Asked whether the ECB might not exhaust all resources allocated to the PEPP, Panetta echoed ECB President Christine Lagarde, who following the July 16 press conference had also stated that the full envelope would be deployed absent ‘significant upside surprises’.
The total volume of the PEPP is €1.35 trillion, its original €750bn volume when announced on March 18 having been stocked up by €600bn at the Governing Council’s June monetary policy meeting.
Panetta emphasized the potential flexibility of purchases made under the PEPP with respect to time, asset classes and countries, but downplayed the ECB’s use of this latitude. ‘So far, we’ve only done this to a limited degree, as our interventions have been effective’, he said. ‘The programme is working well, and I don’t see any economic reasons to change our decisions or actions.’
Regarding the €750 billion recovery fund agreed on by EU leaders earlier this month, ‘Italy bears a great responsibility’ to make the decision a ‘turning point’ by using the money to rectify its economy’s structural issues, he said.

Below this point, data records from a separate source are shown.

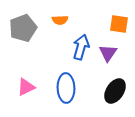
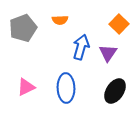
orange square: rotated 36 degrees clockwise
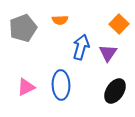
blue ellipse: moved 5 px left, 3 px up
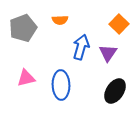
pink triangle: moved 9 px up; rotated 12 degrees clockwise
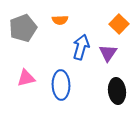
black ellipse: moved 2 px right; rotated 40 degrees counterclockwise
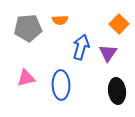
gray pentagon: moved 5 px right; rotated 16 degrees clockwise
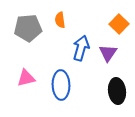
orange semicircle: rotated 84 degrees clockwise
blue arrow: moved 1 px down
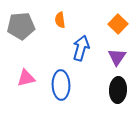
orange square: moved 1 px left
gray pentagon: moved 7 px left, 2 px up
purple triangle: moved 9 px right, 4 px down
black ellipse: moved 1 px right, 1 px up; rotated 10 degrees clockwise
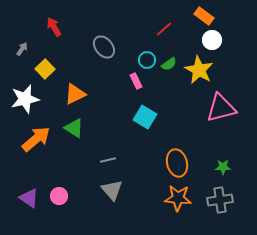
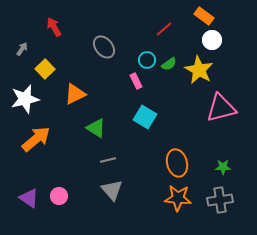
green triangle: moved 22 px right
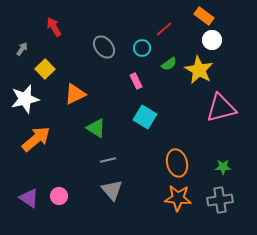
cyan circle: moved 5 px left, 12 px up
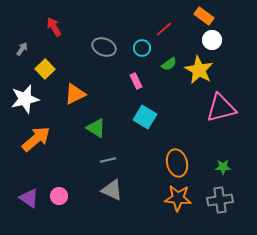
gray ellipse: rotated 30 degrees counterclockwise
gray triangle: rotated 25 degrees counterclockwise
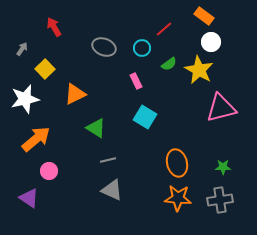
white circle: moved 1 px left, 2 px down
pink circle: moved 10 px left, 25 px up
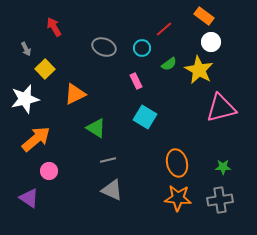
gray arrow: moved 4 px right; rotated 120 degrees clockwise
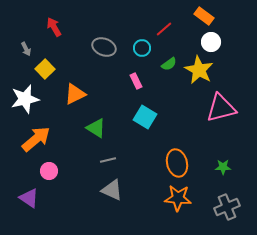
gray cross: moved 7 px right, 7 px down; rotated 15 degrees counterclockwise
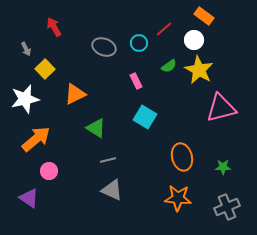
white circle: moved 17 px left, 2 px up
cyan circle: moved 3 px left, 5 px up
green semicircle: moved 2 px down
orange ellipse: moved 5 px right, 6 px up
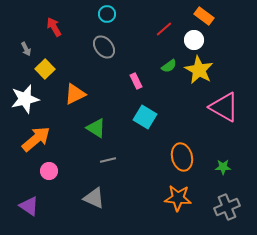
cyan circle: moved 32 px left, 29 px up
gray ellipse: rotated 30 degrees clockwise
pink triangle: moved 3 px right, 1 px up; rotated 44 degrees clockwise
gray triangle: moved 18 px left, 8 px down
purple triangle: moved 8 px down
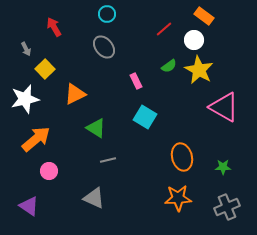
orange star: rotated 8 degrees counterclockwise
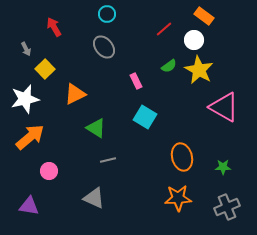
orange arrow: moved 6 px left, 2 px up
purple triangle: rotated 25 degrees counterclockwise
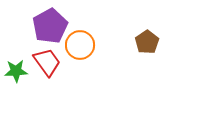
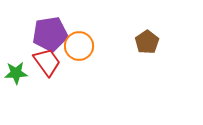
purple pentagon: moved 8 px down; rotated 20 degrees clockwise
orange circle: moved 1 px left, 1 px down
green star: moved 2 px down
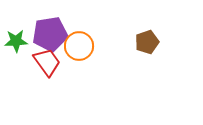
brown pentagon: rotated 15 degrees clockwise
green star: moved 32 px up
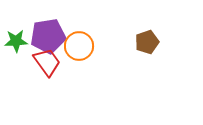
purple pentagon: moved 2 px left, 2 px down
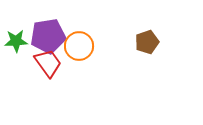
red trapezoid: moved 1 px right, 1 px down
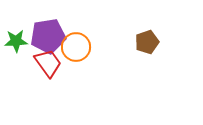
orange circle: moved 3 px left, 1 px down
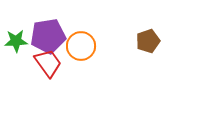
brown pentagon: moved 1 px right, 1 px up
orange circle: moved 5 px right, 1 px up
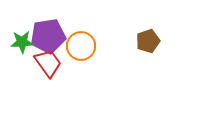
green star: moved 6 px right, 1 px down
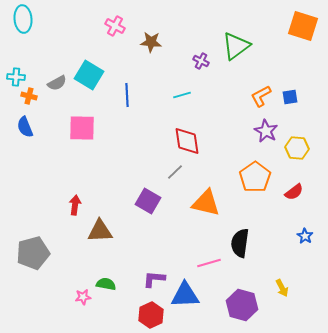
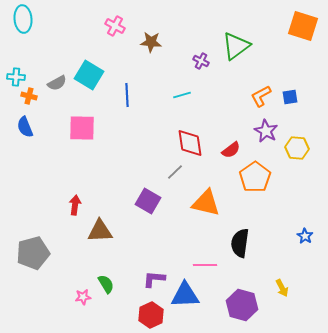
red diamond: moved 3 px right, 2 px down
red semicircle: moved 63 px left, 42 px up
pink line: moved 4 px left, 2 px down; rotated 15 degrees clockwise
green semicircle: rotated 48 degrees clockwise
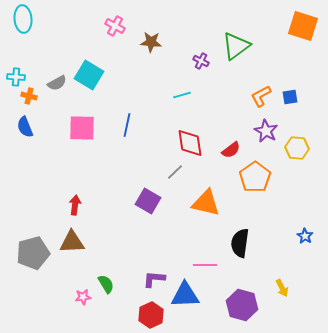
blue line: moved 30 px down; rotated 15 degrees clockwise
brown triangle: moved 28 px left, 11 px down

The mutualisation of debt to finance the recovery fund amounts to a ‘fundamental change’, he said. ‘It marks progress towards a genuine capital markets union and will make the euro area more attractive to international investors.’
Whereas past capital inflows to the region benefitted select countries and thus aggravated divergences, now capital can ‘flow towards securities issued jointly, the proceeds of which will be used to finance the economy of the entire euro area’, he said. ‘The euro area is becoming more normal.’